Rewrite the listing below with every "series" changed to "data series" and nothing else altered. Leave the pictures out.

┄┄┄┄┄┄┄┄┄┄┄┄┄┄┄┄┄┄┄┄

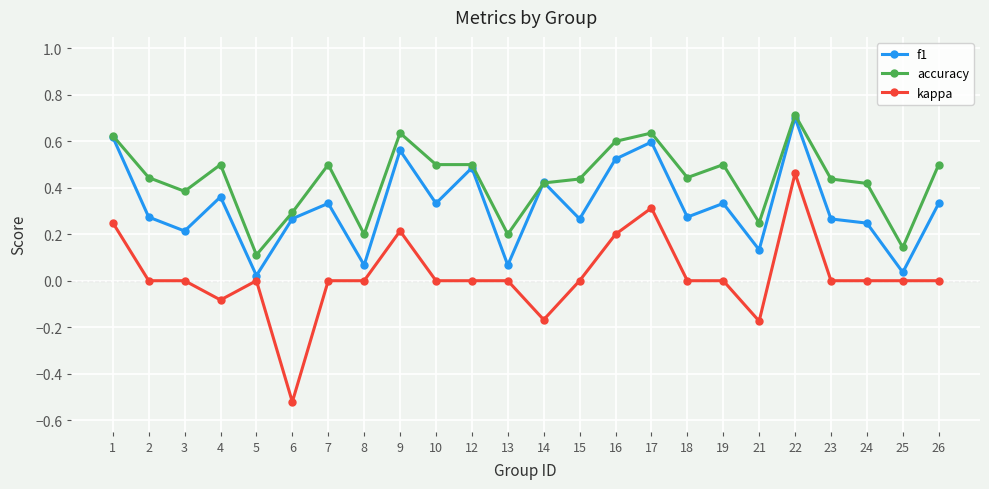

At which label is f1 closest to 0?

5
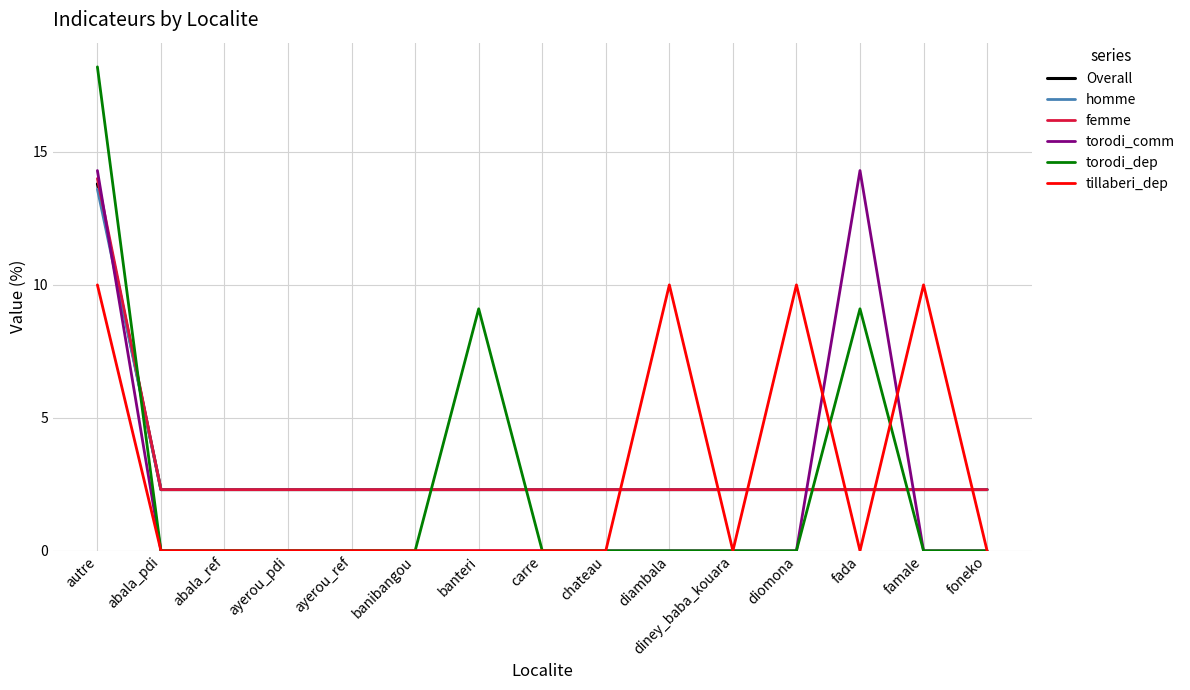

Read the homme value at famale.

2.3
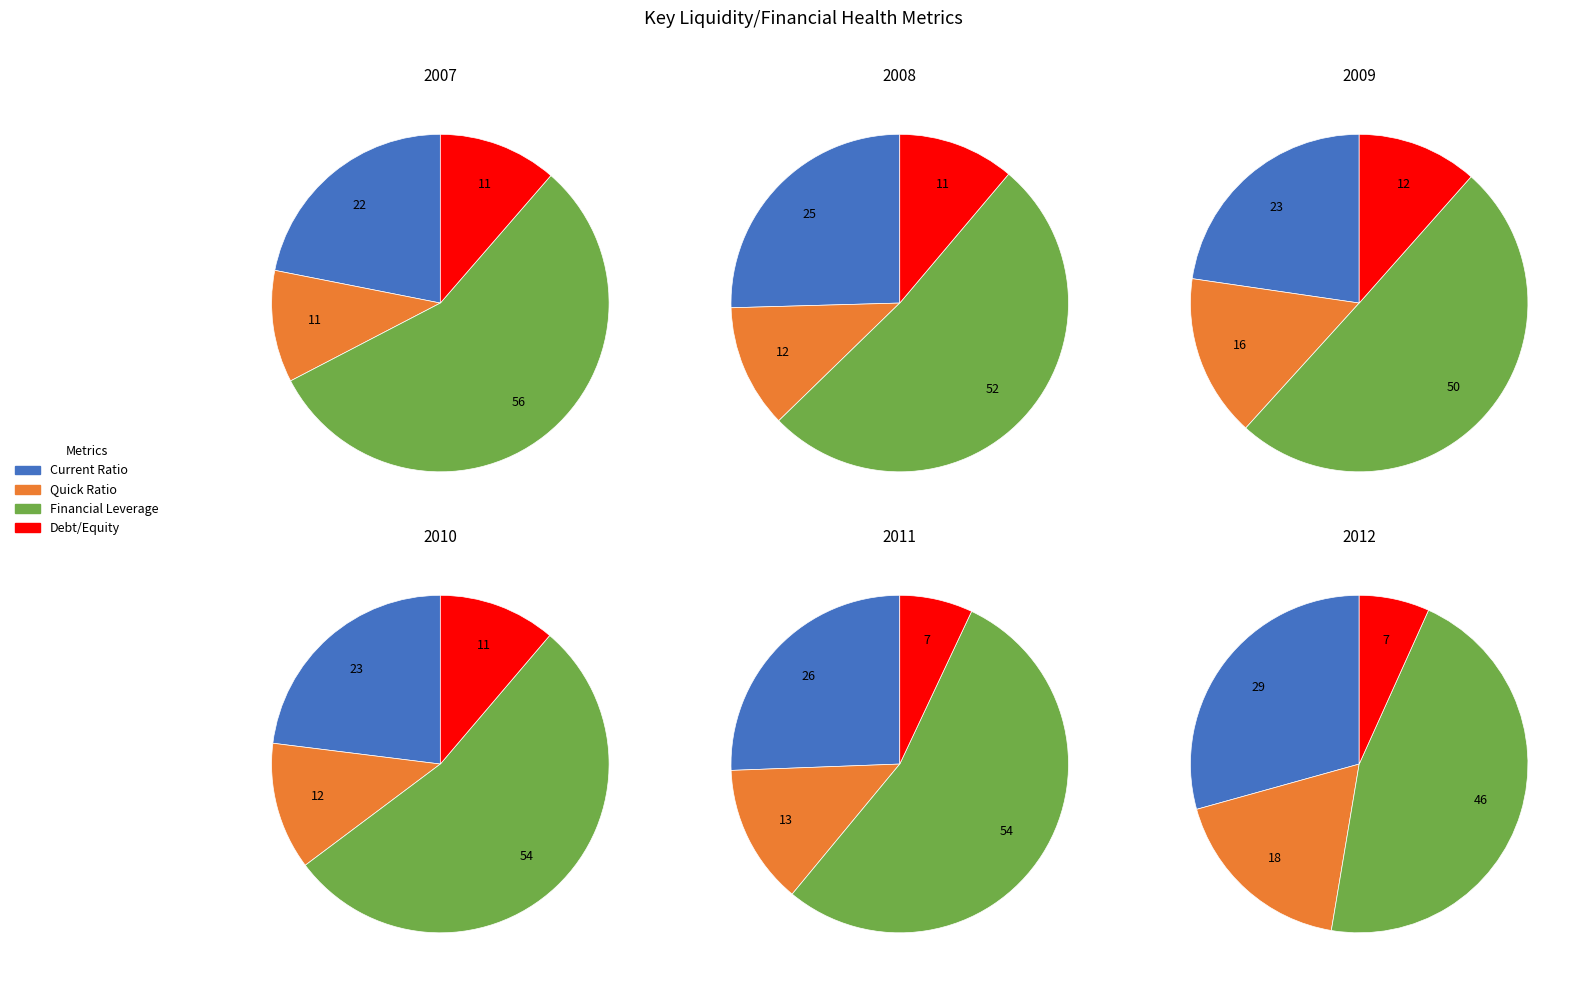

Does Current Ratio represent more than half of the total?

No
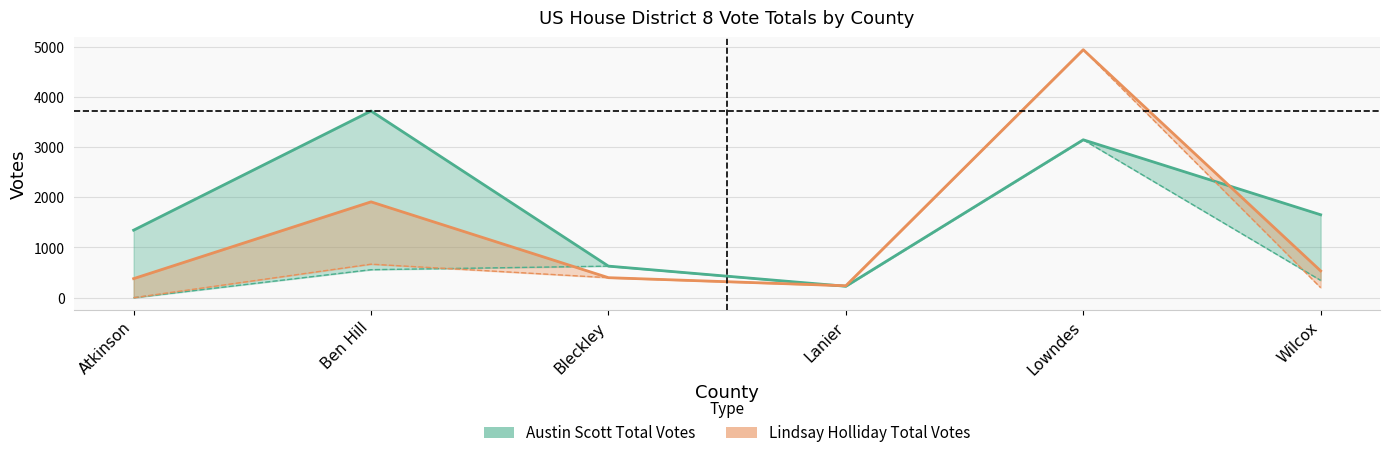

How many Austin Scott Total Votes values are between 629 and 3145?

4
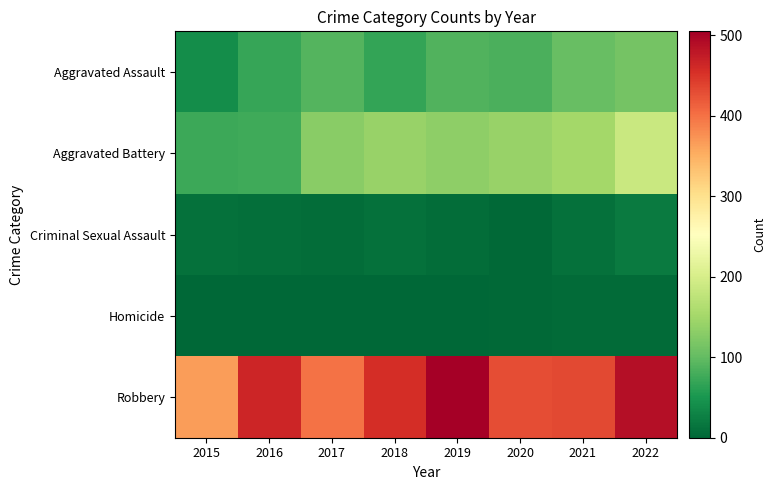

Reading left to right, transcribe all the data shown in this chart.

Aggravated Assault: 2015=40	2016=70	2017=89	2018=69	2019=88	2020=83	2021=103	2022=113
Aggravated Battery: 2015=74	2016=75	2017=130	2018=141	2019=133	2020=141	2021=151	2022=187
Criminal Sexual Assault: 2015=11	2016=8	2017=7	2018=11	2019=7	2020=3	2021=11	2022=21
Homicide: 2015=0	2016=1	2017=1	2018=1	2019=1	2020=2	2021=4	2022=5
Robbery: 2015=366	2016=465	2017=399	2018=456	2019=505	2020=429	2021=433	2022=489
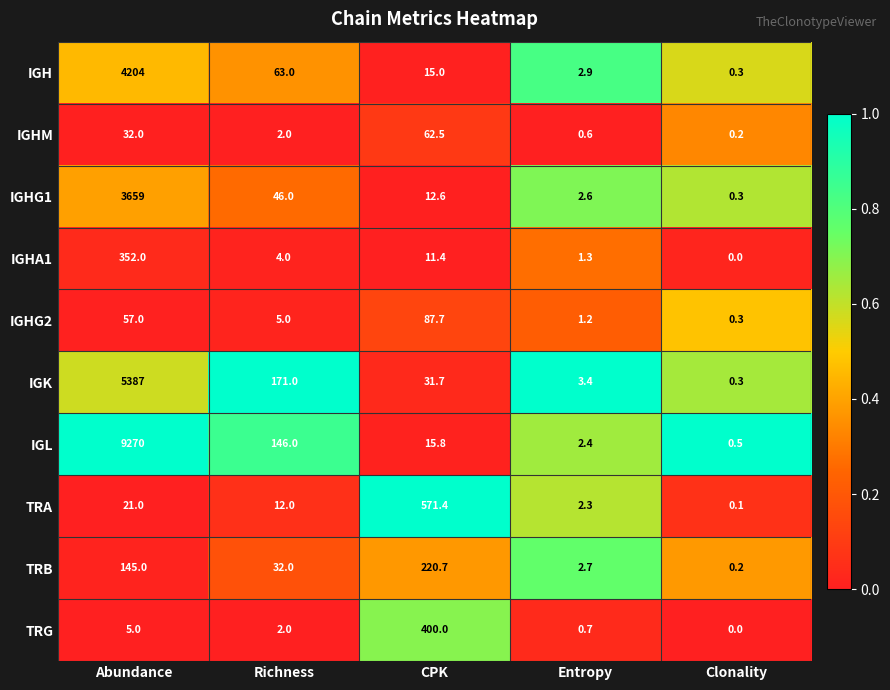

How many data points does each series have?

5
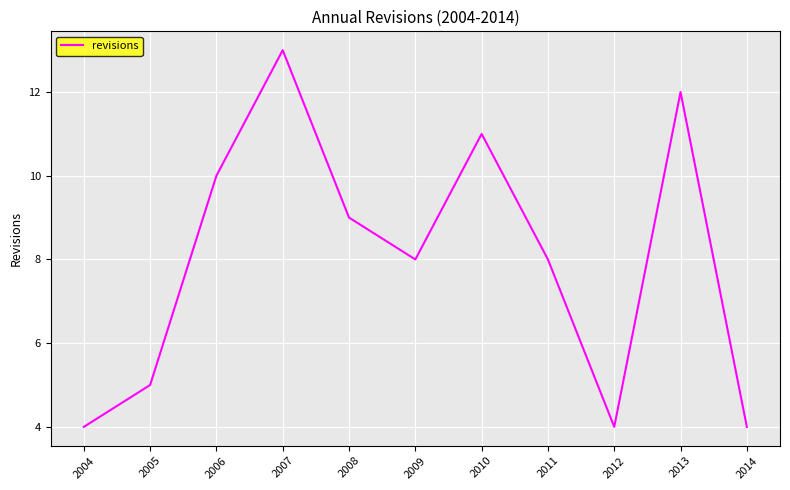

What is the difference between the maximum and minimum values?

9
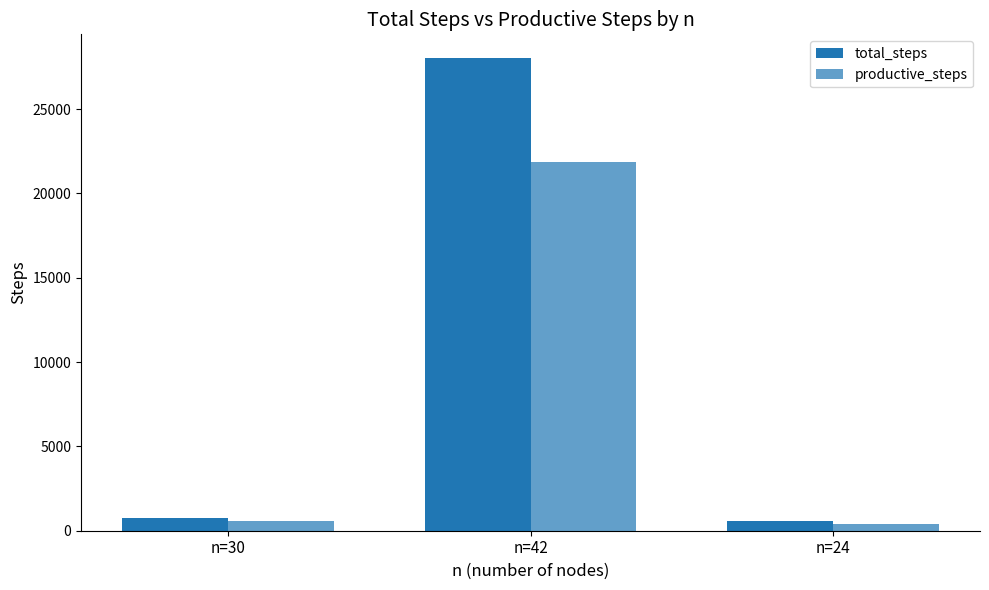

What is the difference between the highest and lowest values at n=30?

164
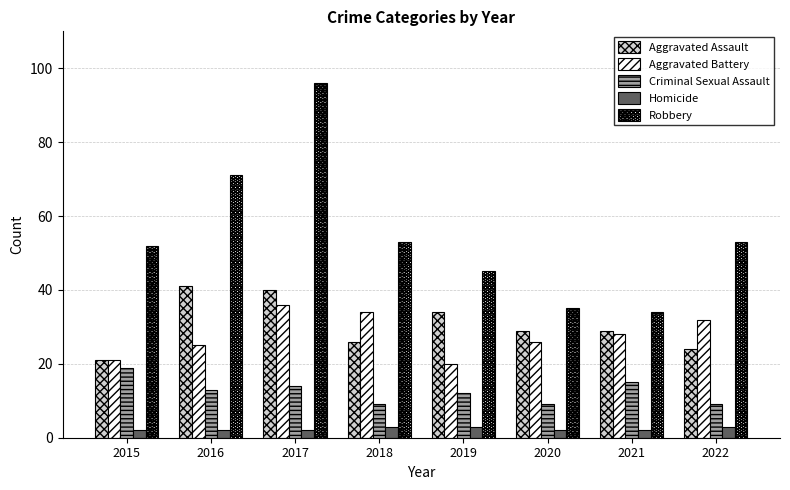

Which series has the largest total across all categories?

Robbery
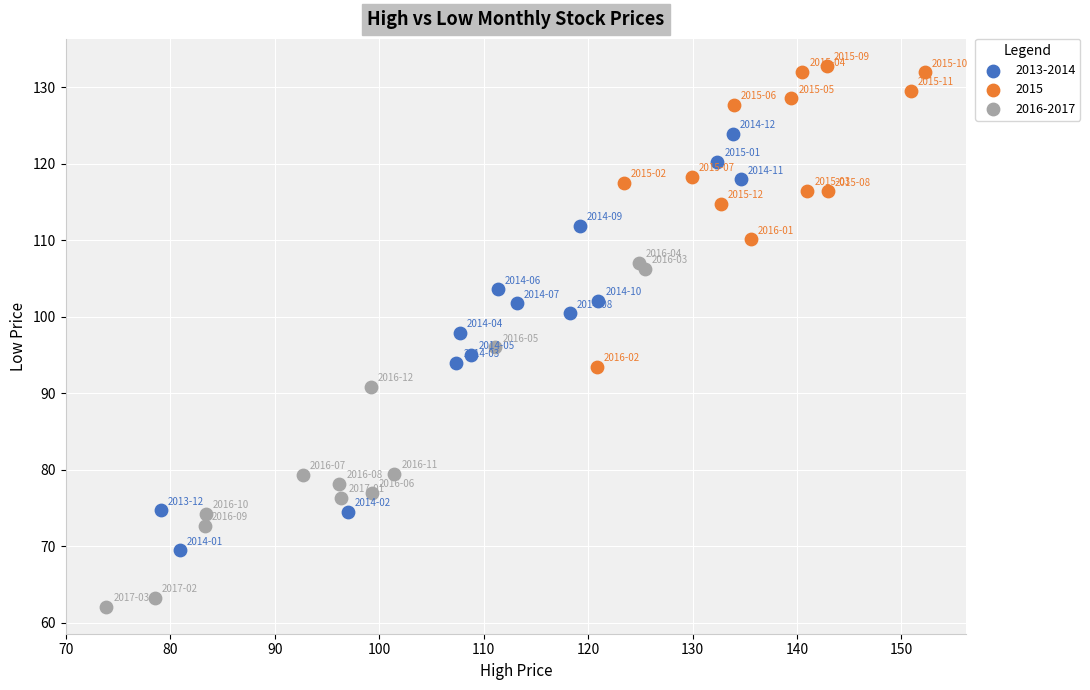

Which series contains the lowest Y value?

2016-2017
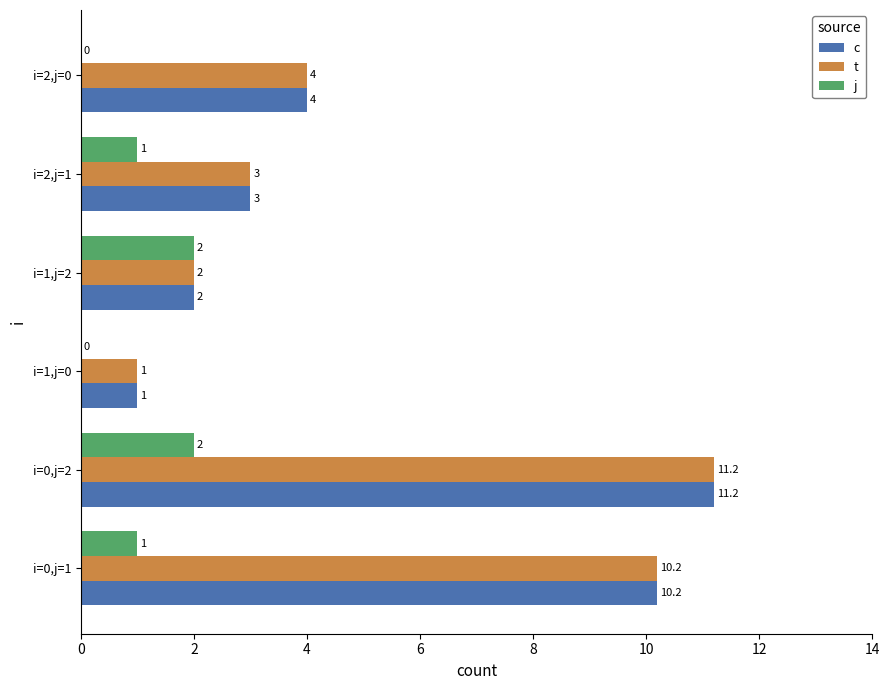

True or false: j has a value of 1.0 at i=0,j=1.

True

┄┄┄┄┄┄┄┄┄┄┄┄┄┄┄┄┄┄┄┄

§ WORKED SOLUTION
At which label is f1 closest to 0?

5

Read the homme value at famale.

2.3

Does Current Ratio represent more than half of the total?

No

How many Austin Scott Total Votes values are between 629 and 3145?

4

Reading left to right, transcribe all the data shown in this chart.

Aggravated Assault: 2015=40	2016=70	2017=89	2018=69	2019=88	2020=83	2021=103	2022=113
Aggravated Battery: 2015=74	2016=75	2017=130	2018=141	2019=133	2020=141	2021=151	2022=187
Criminal Sexual Assault: 2015=11	2016=8	2017=7	2018=11	2019=7	2020=3	2021=11	2022=21
Homicide: 2015=0	2016=1	2017=1	2018=1	2019=1	2020=2	2021=4	2022=5
Robbery: 2015=366	2016=465	2017=399	2018=456	2019=505	2020=429	2021=433	2022=489

How many data points does each data series have?

5

What is the difference between the maximum and minimum values?

9

What is the difference between the highest and lowest values at n=30?

164

Which data series has the largest total across all categories?

Robbery

Which data series contains the lowest Y value?

2016-2017

True or false: j has a value of 1.0 at i=0,j=1.

True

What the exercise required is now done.